3. Results
3.1. Last Millennium Global Mean Surface Temperature Anomalies
Temperature variability over the past 1150 years is illustrated by Figure 2. The magnitude of model-generated GMST anomalies greatly varies across our ensemble (blue shading) due to differing sensitivities to internal variability, aerosols, and greenhouse gases (GHGs). The multi-model mean closely tracks reconstructed GMST anomalies from the PAGES 2k dataset over the study period (consistent with PAGES 2k Consortium, 2019), although agreement is noticeably weaker in earlier years and during periods of high volcanic activity (which manifest in the timeseries as sharp, transient, negative anomalies). We chose to illustrate only the Principal Component Regression (PCR) in Figure 2 as an example. Taken together, the ensemble of temperature reconstruction methods accurately represents both interannual and decadal variability over the observed period of 1850-1999 (Figure 2ab). We consider all reconstruction methods with equal weight in our emergent constraint analysis (Figure 3, 4).
3.2. Emergent Relationship between Temperature Variability and ECS
Next, we examine the proposed emergent relationships from Figure 1 in the context of our paleoclimate model ensemble. In Figure 3, we show a statistically significant, positive relationship between ECS and both temperature variability metrics over the last millennium (850-1999). The variability metrics are calculated with a reduced influence of major volcanic eruptions according to the procedure outlined in Section 2.1. The correlation with ECS is slightly stronger in the case of \(\psi\) (r = 0.62) than for \(\sigma_{b}\) (r = 0.59). Importantly, when the ensemble is broken down by model generation, we find that correlations are positive and similar in magnitude for both PMIP3-CMIP5 and PMIP4-CMIP6, although weaker for PMIP4-CMIP6 (Figure 3), consistent with prior studies (Figure 1).

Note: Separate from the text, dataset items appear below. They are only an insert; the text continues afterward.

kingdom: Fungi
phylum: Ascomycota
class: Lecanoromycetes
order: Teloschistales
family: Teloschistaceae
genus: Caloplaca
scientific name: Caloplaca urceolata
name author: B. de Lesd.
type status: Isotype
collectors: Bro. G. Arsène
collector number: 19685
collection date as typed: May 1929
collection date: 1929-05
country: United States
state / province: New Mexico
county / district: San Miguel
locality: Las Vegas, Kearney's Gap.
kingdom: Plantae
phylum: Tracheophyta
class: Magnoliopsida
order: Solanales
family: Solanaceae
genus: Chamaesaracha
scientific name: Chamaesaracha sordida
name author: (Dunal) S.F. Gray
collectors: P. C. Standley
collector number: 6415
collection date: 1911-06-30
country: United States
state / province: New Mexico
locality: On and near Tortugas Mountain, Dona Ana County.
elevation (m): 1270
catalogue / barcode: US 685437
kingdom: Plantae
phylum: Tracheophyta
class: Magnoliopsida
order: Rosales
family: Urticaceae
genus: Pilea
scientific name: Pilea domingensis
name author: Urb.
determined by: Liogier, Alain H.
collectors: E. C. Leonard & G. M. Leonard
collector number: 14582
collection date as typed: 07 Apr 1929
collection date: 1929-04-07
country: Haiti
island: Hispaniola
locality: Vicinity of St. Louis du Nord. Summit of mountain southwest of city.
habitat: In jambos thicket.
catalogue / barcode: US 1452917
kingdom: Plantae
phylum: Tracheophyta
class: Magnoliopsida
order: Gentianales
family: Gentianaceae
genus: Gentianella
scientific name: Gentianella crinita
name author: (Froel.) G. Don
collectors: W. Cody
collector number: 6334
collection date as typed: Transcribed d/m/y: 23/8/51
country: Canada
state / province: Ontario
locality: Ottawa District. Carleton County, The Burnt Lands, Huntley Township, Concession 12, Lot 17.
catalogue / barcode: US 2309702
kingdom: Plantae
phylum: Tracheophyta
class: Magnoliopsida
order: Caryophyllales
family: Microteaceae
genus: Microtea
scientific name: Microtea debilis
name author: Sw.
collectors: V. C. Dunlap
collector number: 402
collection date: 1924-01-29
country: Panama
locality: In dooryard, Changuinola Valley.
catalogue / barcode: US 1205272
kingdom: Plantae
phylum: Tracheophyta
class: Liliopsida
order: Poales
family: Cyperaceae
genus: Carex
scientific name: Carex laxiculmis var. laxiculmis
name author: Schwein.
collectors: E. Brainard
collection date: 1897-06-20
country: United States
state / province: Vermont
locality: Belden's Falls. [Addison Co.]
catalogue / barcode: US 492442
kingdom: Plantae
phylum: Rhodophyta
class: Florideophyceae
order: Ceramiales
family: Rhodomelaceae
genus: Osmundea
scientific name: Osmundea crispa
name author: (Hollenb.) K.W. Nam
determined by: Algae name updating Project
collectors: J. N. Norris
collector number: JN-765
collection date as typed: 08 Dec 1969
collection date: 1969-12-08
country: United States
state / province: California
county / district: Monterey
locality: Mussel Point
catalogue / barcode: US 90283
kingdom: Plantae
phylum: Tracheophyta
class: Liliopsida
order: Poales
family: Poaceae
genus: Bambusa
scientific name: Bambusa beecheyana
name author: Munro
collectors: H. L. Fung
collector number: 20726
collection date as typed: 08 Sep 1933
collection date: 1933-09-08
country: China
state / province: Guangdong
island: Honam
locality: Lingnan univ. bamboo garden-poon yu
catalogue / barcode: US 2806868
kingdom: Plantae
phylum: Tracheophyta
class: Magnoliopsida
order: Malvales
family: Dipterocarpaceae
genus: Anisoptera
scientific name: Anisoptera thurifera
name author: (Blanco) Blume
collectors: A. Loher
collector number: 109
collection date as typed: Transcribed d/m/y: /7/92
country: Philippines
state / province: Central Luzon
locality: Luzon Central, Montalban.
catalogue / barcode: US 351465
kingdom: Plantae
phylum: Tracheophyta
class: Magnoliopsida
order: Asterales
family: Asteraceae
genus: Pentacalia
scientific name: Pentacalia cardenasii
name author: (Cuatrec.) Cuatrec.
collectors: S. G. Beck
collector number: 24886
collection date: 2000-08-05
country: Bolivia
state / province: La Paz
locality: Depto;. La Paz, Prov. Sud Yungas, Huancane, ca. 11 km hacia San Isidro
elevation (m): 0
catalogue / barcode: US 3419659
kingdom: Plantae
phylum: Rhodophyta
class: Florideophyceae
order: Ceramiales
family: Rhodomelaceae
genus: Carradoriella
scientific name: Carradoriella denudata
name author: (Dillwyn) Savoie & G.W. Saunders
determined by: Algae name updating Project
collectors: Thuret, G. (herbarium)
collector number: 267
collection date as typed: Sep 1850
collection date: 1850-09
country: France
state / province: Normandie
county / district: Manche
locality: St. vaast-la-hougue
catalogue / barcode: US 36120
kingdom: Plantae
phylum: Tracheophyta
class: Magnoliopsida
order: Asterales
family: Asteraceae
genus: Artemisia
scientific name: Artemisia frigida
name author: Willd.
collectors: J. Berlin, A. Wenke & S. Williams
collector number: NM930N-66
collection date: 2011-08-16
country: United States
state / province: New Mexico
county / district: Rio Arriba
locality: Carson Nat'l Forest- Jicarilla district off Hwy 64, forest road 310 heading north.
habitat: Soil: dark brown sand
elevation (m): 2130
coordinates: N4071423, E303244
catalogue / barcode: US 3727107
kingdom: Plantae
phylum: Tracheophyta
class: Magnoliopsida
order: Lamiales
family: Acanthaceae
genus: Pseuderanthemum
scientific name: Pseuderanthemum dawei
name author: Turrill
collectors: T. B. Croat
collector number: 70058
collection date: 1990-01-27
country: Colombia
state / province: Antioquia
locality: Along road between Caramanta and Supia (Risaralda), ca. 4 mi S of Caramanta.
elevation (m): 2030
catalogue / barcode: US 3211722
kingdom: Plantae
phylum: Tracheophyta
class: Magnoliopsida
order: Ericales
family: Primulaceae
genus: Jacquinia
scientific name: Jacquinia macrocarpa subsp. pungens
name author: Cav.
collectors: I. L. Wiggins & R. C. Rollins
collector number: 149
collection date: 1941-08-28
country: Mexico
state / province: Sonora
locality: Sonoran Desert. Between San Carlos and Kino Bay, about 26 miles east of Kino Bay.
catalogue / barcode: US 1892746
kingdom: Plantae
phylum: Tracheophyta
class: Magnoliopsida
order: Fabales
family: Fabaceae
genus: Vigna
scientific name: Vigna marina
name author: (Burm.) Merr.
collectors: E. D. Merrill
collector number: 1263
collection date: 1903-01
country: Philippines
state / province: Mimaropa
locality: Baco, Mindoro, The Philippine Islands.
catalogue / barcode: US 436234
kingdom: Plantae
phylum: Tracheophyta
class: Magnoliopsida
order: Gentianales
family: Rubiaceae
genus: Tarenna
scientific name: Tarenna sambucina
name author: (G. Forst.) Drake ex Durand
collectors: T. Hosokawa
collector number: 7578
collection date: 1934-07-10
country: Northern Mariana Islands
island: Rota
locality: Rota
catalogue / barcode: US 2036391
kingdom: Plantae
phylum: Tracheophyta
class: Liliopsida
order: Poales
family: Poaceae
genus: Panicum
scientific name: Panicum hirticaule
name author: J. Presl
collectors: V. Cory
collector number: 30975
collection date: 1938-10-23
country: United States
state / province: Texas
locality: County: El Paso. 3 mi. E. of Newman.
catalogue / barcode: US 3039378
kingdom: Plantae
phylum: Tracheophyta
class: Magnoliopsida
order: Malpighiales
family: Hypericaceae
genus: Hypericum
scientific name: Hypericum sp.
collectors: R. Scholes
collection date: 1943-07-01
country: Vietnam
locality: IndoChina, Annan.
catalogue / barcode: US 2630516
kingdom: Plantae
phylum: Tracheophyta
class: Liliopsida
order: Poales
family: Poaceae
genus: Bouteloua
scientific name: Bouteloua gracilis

Observational estimates of temperature variability from the PAGES 2k ensemble are low relative to model spread (Figure 3). Mean estimates from these reconstructions are insensitive to both the influence of volcanic forcing and period of analysis (Supplemental Table 3).
3.3 Constraining ECS
Using the statistical framework described in Section 2.3, we constrain model uncertainty in ECS for both emergent relationships shown in Figure 3, resulting in two separate estimates of ECS. The interannual temperature variability metric (\(\psi\)) yields a central estimate of 2.6K, with a 66% confidence interval of 1.8-3.3K. The decadal trend variability metric (\(\sigma_{b}\)) yields a central estimate of 2.8K, with a 66% confidence interval of 2.0-3.4K. Both central estimates are lower than that of the unconstrained past1000/past2k ensemble (3.3K). The estimated intervals overlap with the IPCC likely range for ECS, which is 2.5-4.0K (IPCC, 2021). They are also consistent with the mean estimate generated by Cox et al. (2018a), although the uncertainty attributed to our estimates is slightly larger (see Methods). While the ‘likely’ ranges from our study have widths of 0.8K (for both \(\psi\)and \(\sigma_{b}\)), the Cox et al. (2018a) ‘likely’ range has a width of 0.6K when recalculated using the statistical framework described in Section 2.3 (Bowman et al., 2018).